Paige first appeared as a census designated place in the 2020 U.S. census.

Historical population
| Census | Pop. | Note | %± |
| 2020 | 278 |  | — |
U.S. Decennial Census 1850–1900 1910 1920 1930 1940 1950 1960 1970 1980 1990 2000 2010 2020

===2020 census===

Paige CDP, Texas – Racial and ethnic composition Note: the US Census treats Hispanic/Latino as an ethnic category. This table excludes Latinos from the racial categories and assigns them to a separate category.
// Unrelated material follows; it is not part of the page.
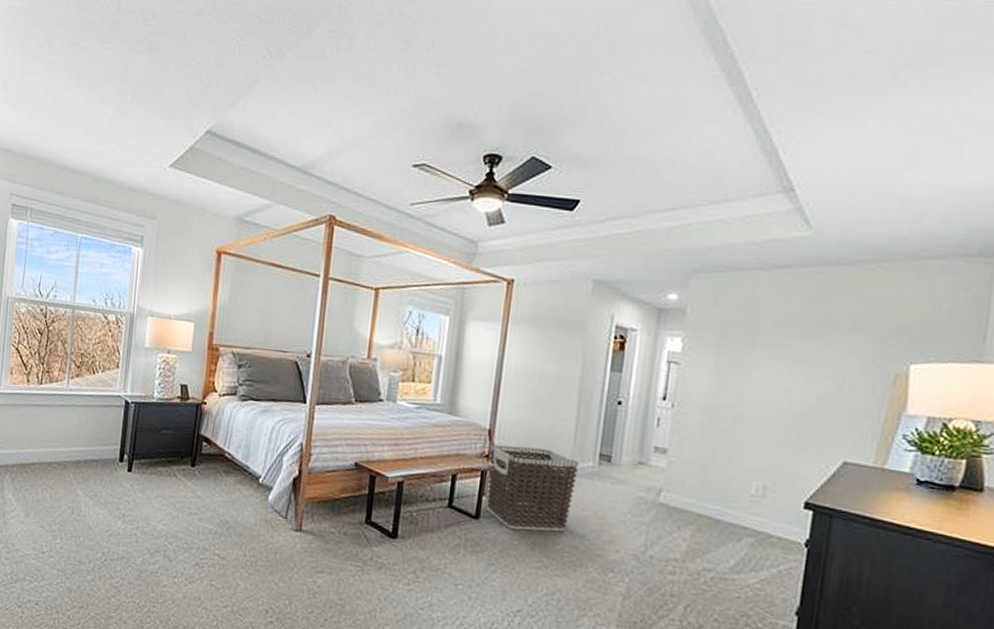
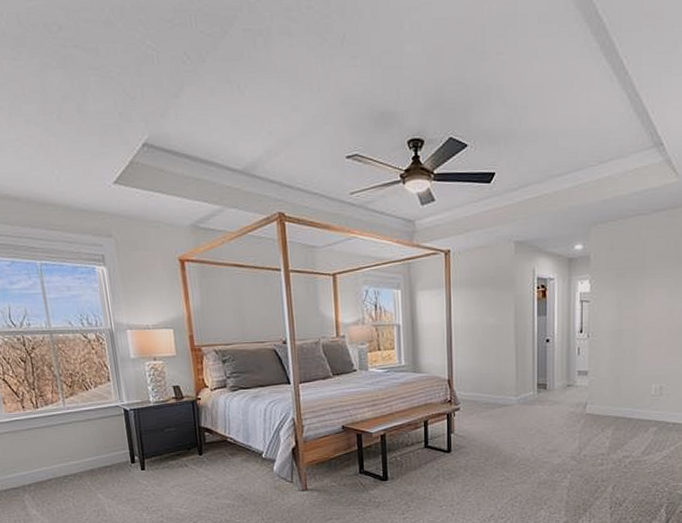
clothes hamper: present [486,444,579,532] -> none [451,387,522,455]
Hispanics/Latinos may be of any race.
| Race / Ethnicity (NH = Non-Hispanic) | Pop 2020 | % 2020 |
|---|---|---|
| White alone (NH) | 146 | 52.52% |
| Black or African American alone (NH) | 7 | 2.52% |
| Native American or Alaska Native alone (NH) | 3 | 1.08% |
| Asian alone (NH) | 0 | 0.00% |
| Pacific Islander alone (NH) | 1 | 0.36% |
| Other race alone (NH) | 1 | 0.36% |
| Mixed race or Multiracial (NH) | 10 | 3.60% |
| Hispanic or Latino (any race) | 110 | 39.57% |
| Total | 278 | 100.00% |

==Education==
The Paige community is within the Bastrop Independent School District. Students attend Emile Elementary School (in the former Emile School), Bastrop Intermediate School, Bastrop Middle School, and Bastrop High School.